The suit also claims that the final environmental impact report used to evaluate the entire Hollywood Redevelopment Plan "was based upon a false and fraudulent administrative record." The suit alleges that city employees, on orders of their superiors, "intentionally included false and fraudulent conclusions regarding the environmental impact of traffic" with "a predetermined fraudulent intent" to convince the council to approve the redevelopment plan.

Dan Garcia, president of the Los Angeles Planning Commission, called allegations of fraudulent behavior among city employees "outrageous."

'Frivolous Lawsuit'

"The staff may be wrong now and then, but I've never seen the staff lie about anything," said Garcia, who reviewed a subdivision appeal by SHOT several months ago. "It sounds to me like this is nothing but a frivolous lawsuit."

George Mihlsten, an attorney for the developer, said construction of the Promenade hasn't been delayed and will probably begin in September or October. He said the lawsuit is unlikely to torpedo the development, although a decision favoring the community group could push ground breaking back about six months.

Mihlsten said the builder has already made "some significant compromises" on the proposed Promenade, including an agreement to pay nearly $5 million for a computerized traffic system and other transit improvements throughout much of Hollywood.

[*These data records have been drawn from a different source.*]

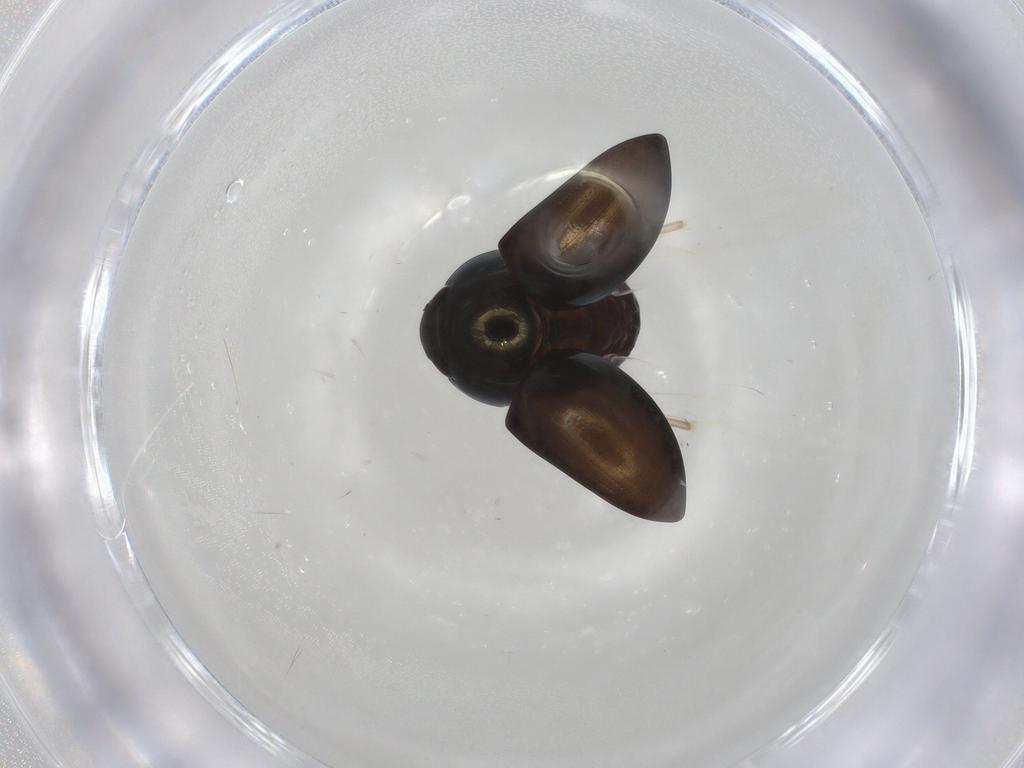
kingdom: Animalia
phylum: Arthropoda
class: Insecta
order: Coleoptera
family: Phalacridae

"It would have been easy for Melvin Simon & Associates to have already thrown in the towel on this project," Mihlsten said. However, he added, the company "has a strong commitment to the Hollywood area, and it is committed" to building the Promenade.

Unavailable for Comment

"I have no fear, none whatsoever, that this project will be scuttled," Mihlsten added.

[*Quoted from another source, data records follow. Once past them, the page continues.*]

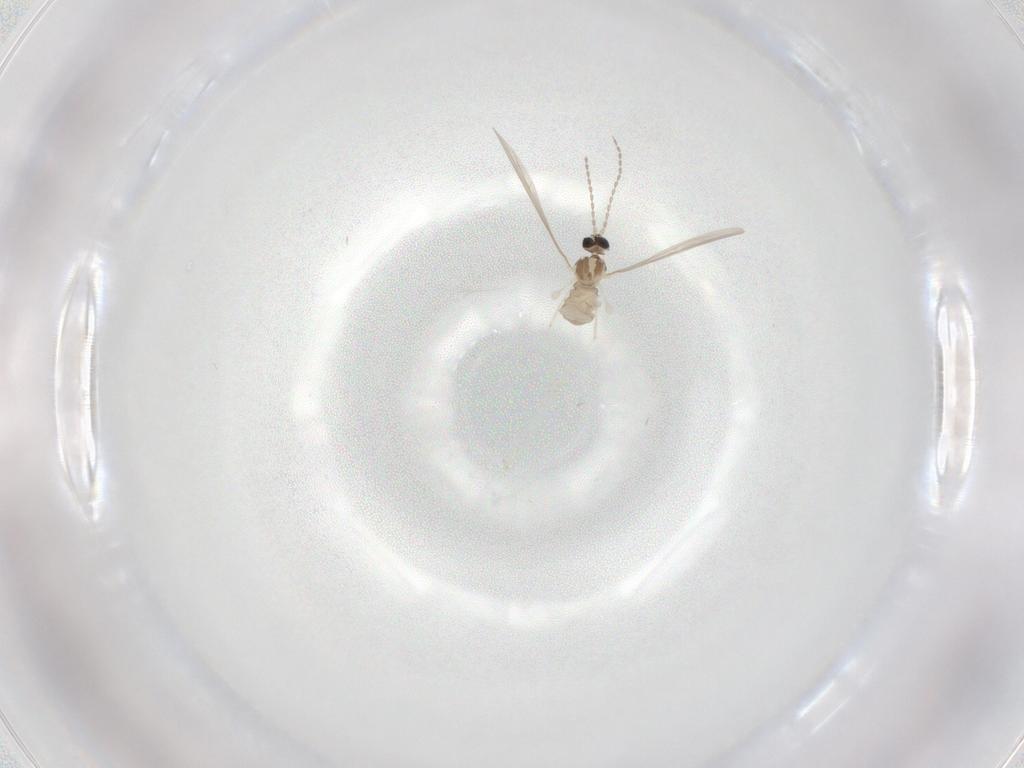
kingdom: Animalia
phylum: Arthropoda
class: Insecta
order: Diptera
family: Cecidomyiidae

City Councilman Michael Woo, who represents the Hollywood area and has been a strong supporter of the Promenade and other nearby projects, was unavailable for comment on the lawsuit.

"We're just going to let the courts handle it," said Bill Chandler, Woo's press deputy. "The court system will look at the case and make its decision."

In its attack on the city's general plan, SHOT claims that the plan fails to meet state requirements concerning noise, traffic, housing and other issues.